Interaction with local seniors has always been a priority for nursing students. In previous years, the students were required to spend time in senior centers as part of their curriculum. Dr. Sandra Annan, faculty advisor to NSA, estimated that this is how the prom got its start. Though the requirement has since been dissolved, Annan maintains the prom “is such a tradition.”

Lisa Gooden, director of the East Rockingham Senior Center, who worked with the nursing students, said “it’s good to see students in a fun side.”

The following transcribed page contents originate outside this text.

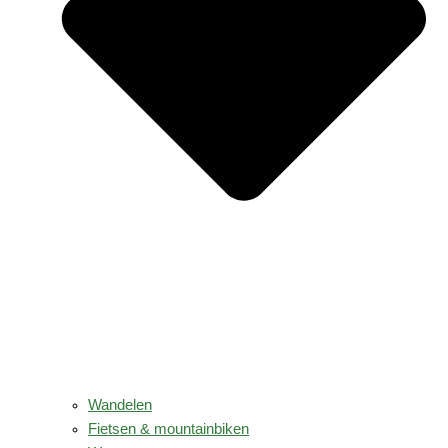
Wandelen
Fietsen & mountainbiken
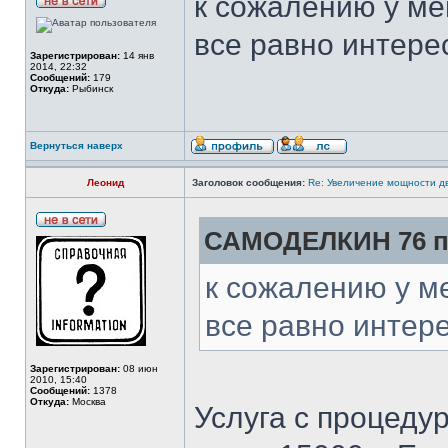
к сожалению у ме
все равно интере
Зарегистрирован:
14 янв
2014, 22:32
Сообщений:
179
Откуда:
Рыбинск
Вернуться наверх
Леонид
Заголовок сообщения:
Re: Увеличение мощности д
САМОДЕЛКИН 76 пи
к сожалению у м
все равно интере
Зарегистрирован:
08 июн
2010, 15:40
Сообщений:
1378
Откуда:
Москва
Услуга с процеду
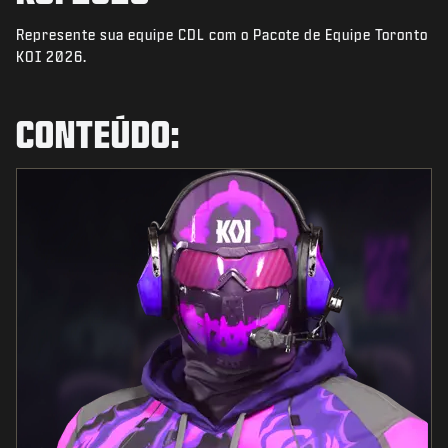
NOTÍCIAS
Represente sua equipe CDL com o Pacote de Equipe Toronto
STORE
KOI 2026.
ESPORTS
CONTEÚDO:
SUPORTE
|
ENTRAR
INSCREVER-SE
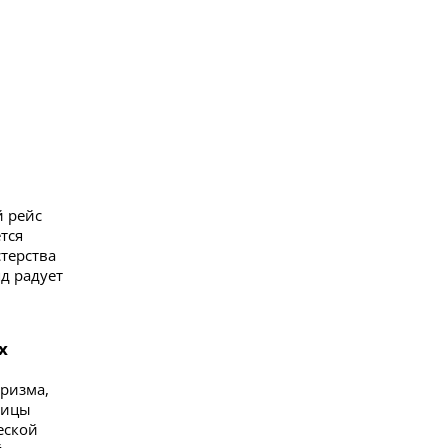
й рейс
тся
терства
яд радует
х
уризма,
лицы
еской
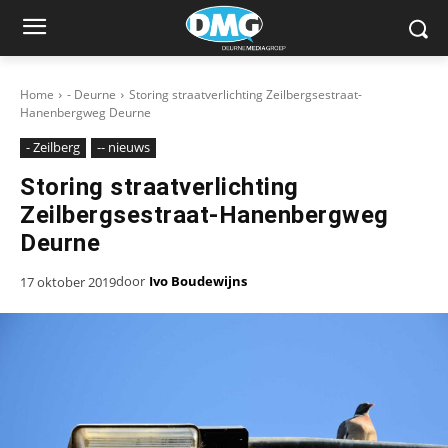
Home
- Deurne
Storing straatverlichting Zeilbergsestraat-
Hanenbergweg Deurne
- Zeilberg
-- nieuws
Storing straatverlichting
Zeilbergsestraat-Hanenbergweg
Deurne
door
Ivo Boudewijns
17 oktober 2019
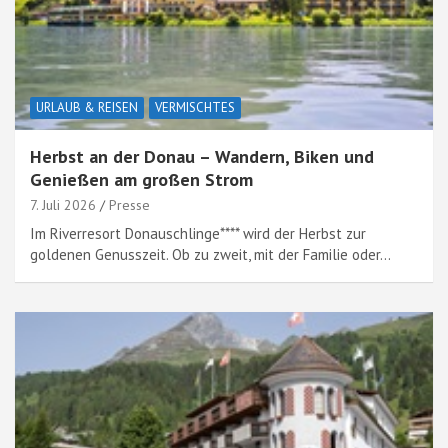
URLAUB & REISEN
VERMISCHTES
Herbst an der Donau – Wandern, Biken und
Genießen am großen Strom
7. Juli 2026
Presse
Im Riverresort Donauschlinge**** wird der Herbst zur
goldenen Genusszeit. Ob zu zweit, mit der Familie oder…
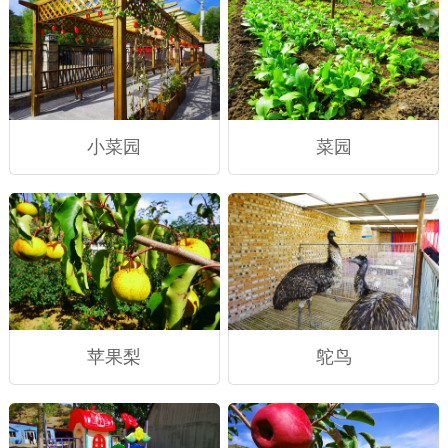
小菜园
菜园
苹果梨
鸵鸟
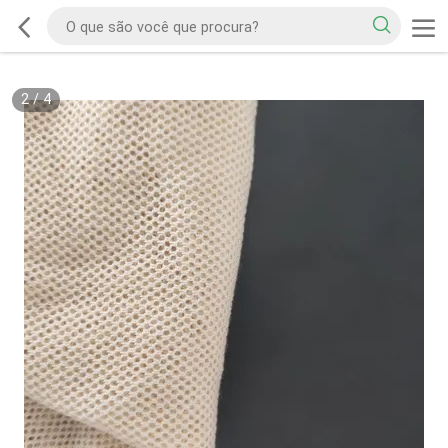
2
/
4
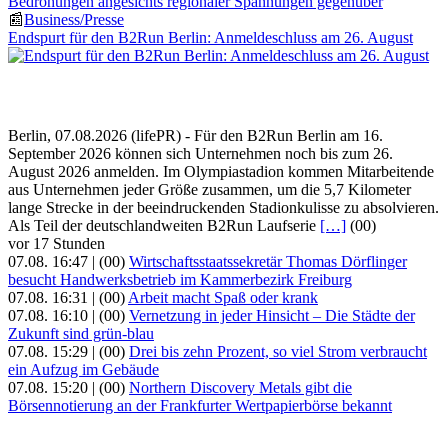
Bedrohungen angesichts regionaler Spannungen gegenüber
📰
Business/Presse
Endspurt für den B2Run Berlin: Anmeldeschluss am 26. August
Berlin, 07.08.2026 (lifePR) - Für den B2Run Berlin am 16.
September 2026 können sich Unternehmen noch bis zum 26.
August 2026 anmelden. Im Olympiastadion kommen Mitarbeitende
aus Unternehmen jeder Größe zusammen, um die 5,7 Kilometer
lange Strecke in der beeindruckenden Stadionkulisse zu absolvieren.
Als Teil der deutschlandweiten B2Run Laufserie
[…]
(00)
vor 17 Stunden
07.08. 16:47 |
(00)
Wirtschaftsstaatssekretär Thomas Dörflinger
besucht Handwerksbetrieb im Kammerbezirk Freiburg
07.08. 16:31 |
(00)
Arbeit macht Spaß oder krank
07.08. 16:10 |
(00)
Vernetzung in jeder Hinsicht – Die Städte der
Zukunft sind grün-blau
07.08. 15:29 |
(00)
Drei bis zehn Prozent, so viel Strom verbraucht
ein Aufzug im Gebäude
07.08. 15:20 |
(00)
Northern Discovery Metals gibt die
Börsennotierung an der Frankfurter Wertpapierbörse bekannt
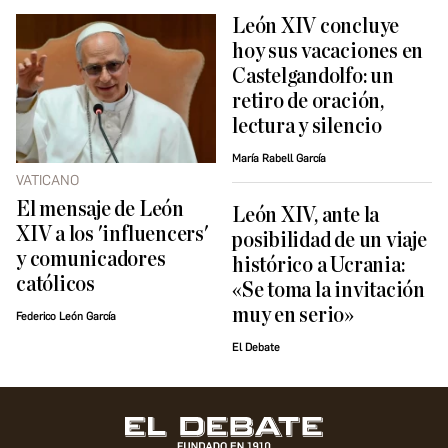
León XIV concluye
hoy sus vacaciones en
Castelgandolfo: un
retiro de oración,
lectura y silencio
María Rabell García
VATICANO
El mensaje de León
León XIV, ante la
XIV a los 'influencers'
posibilidad de un viaje
y comunicadores
histórico a Ucrania:
católicos
«Se toma la invitación
muy en serio»
Federico León García
El Debate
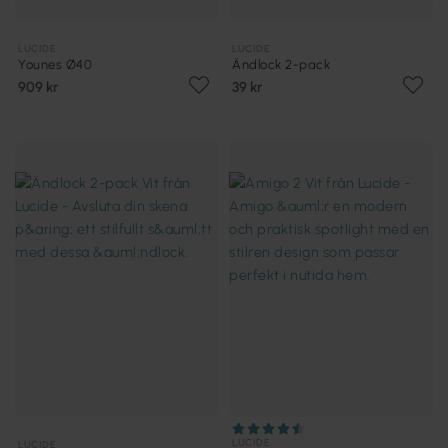
LUCIDE
LUCIDE
Younes Ø40
Ändlock 2-pack
909 kr
39 kr
LUCIDE
LUCIDE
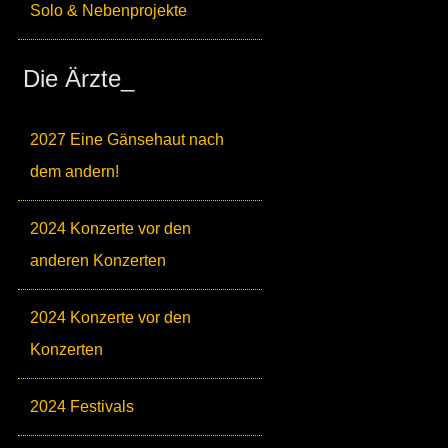
Solo & Nebenprojekte
Die Ärzte_
2027 Eine Gänsehaut nach
dem andern!
2024 Konzerte vor den
anderen Konzerten
2024 Konzerte vor den
Konzerten
2024 Festivals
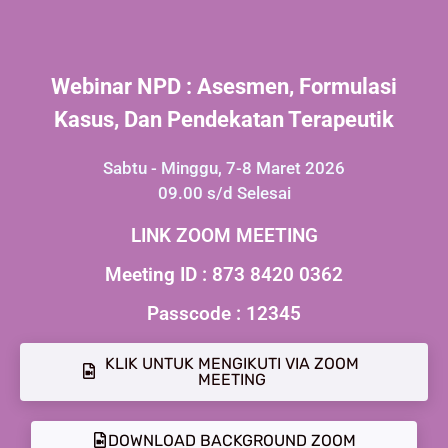
Webinar NPD : Asesmen, Formulasi
Kasus, Dan Pendekatan Terapeutik
Sabtu - Minggu, 7-8 Maret 2026
09.00 s/d Selesai
LINK ZOOM MEETING
Meeting ID : 873 8420 0362
Passcode : 12345
KLIK UNTUK MENGIKUTI VIA ZOOM
MEETING
DOWNLOAD BACKGROUND ZOOM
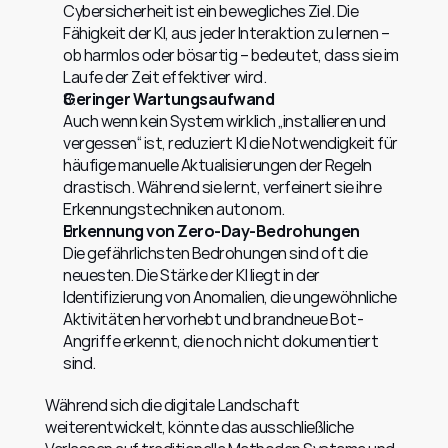
Cybersicherheit ist ein bewegliches Ziel. Die 
Fähigkeit der KI, aus jeder Interaktion zu lernen – 
ob harmlos oder bösartig – bedeutet, dass sie im 
Laufe der Zeit effektiver wird.
Geringer Wartungsaufwand
Auch wenn kein System wirklich „installieren und 
vergessen“ ist, reduziert KI die Notwendigkeit für 
häufige manuelle Aktualisierungen der Regeln 
drastisch. Während sie lernt, verfeinert sie ihre 
Erkennungstechniken autonom.
Erkennung von Zero-Day-Bedrohungen
Die gefährlichsten Bedrohungen sind oft die 
neuesten. Die Stärke der KI liegt in der 
Identifizierung von Anomalien, die ungewöhnliche 
Aktivitäten hervorhebt und brandneue Bot-
Angriffe erkennt, die noch nicht dokumentiert 
sind.
Während sich die digitale Landschaft 
weiterentwickelt, könnte das ausschließliche 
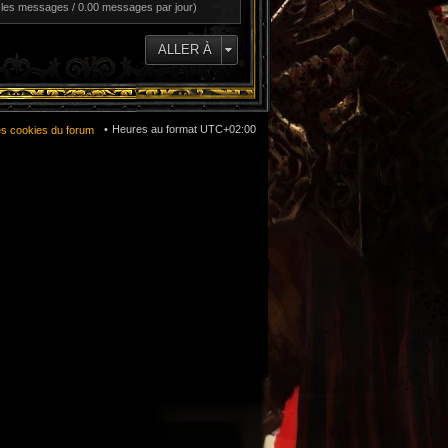
 les messages / 0.00 messages par jour)
ALLER À
Heures au format
UTC+02:00
es cookies du forum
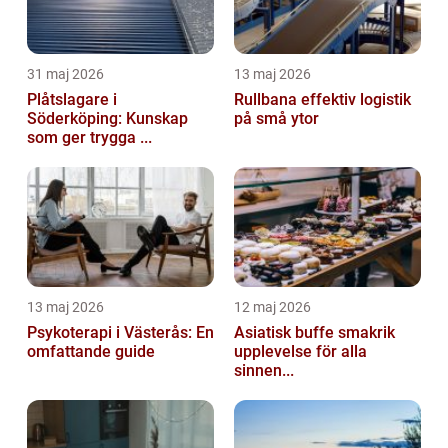
31 maj 2026
13 maj 2026
Plåtslagare i
Rullbana effektiv logistik
Söderköping: Kunskap
på små ytor
som ger trygga ...
13 maj 2026
12 maj 2026
Psykoterapi i Västerås: En
Asiatisk buffe smakrik
omfattande guide
upplevelse för alla
sinnen...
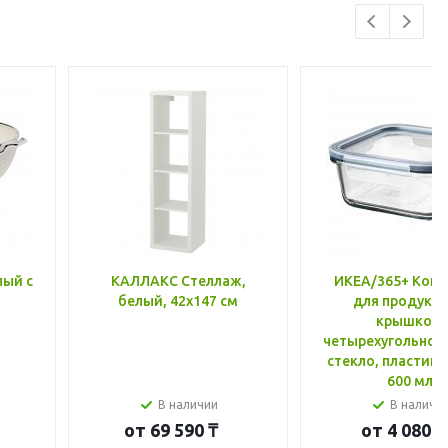
лый с
КАЛЛАКС Стеллаж,
ИКЕА/365+ Конт
белый, 42x147 см
для продукто
крышкой,
четырехугольной
стекло, пластик 
600 мл
В наличии
В наличи
от
69 590 ₸
от
4 080 ₸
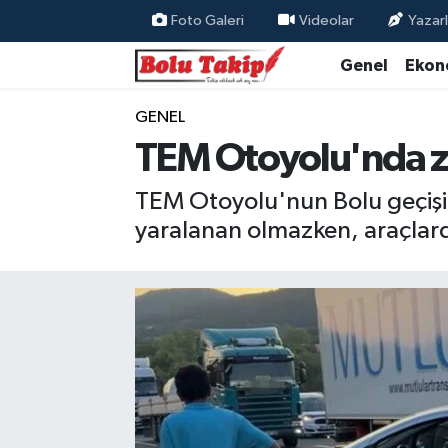
Foto Galeri
Videolar
Yazarl
Genel
Ekon
GENEL
TEM Otoyolu'nda zin
TEM Otoyolu'nun Bolu geçişind
yaralanan olmazken, araçlar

The fun also comes with many benefits that impact the senior centers in a variety of positive ways. Gooden remarked that the prom is important because it gets the seniors out into the community. She added that they enjoy the food, seeing others and being around the youth. “Youth is a big plus.”

“In the geriatric community, there’s a lot of social isolation, so this is a great opportunity for them to leave their homes and feel young again,” said Campbell.

While the prom caters to the senior community, it is also mutually beneficial for the students involved. Dr. Annan said she “really likes students to see that these seniors are just like them. They like to visit with friends, have a nice meal, dress up for fun and dance.”

Campbell said, “When we see them laughing on the dance floor, its completely rewarding. You walk out feeling like you did something, like you brightened that person’s day.”

The afternoon concluded with raffle drawings for gift baskets put together by the nursing students, more dancing, warm farewells and many “thank you’s.” 

Gentry smiled when asked her favorite part of the event, she said dancing is one of the highlights, but that “the friendly girls really make a difference.”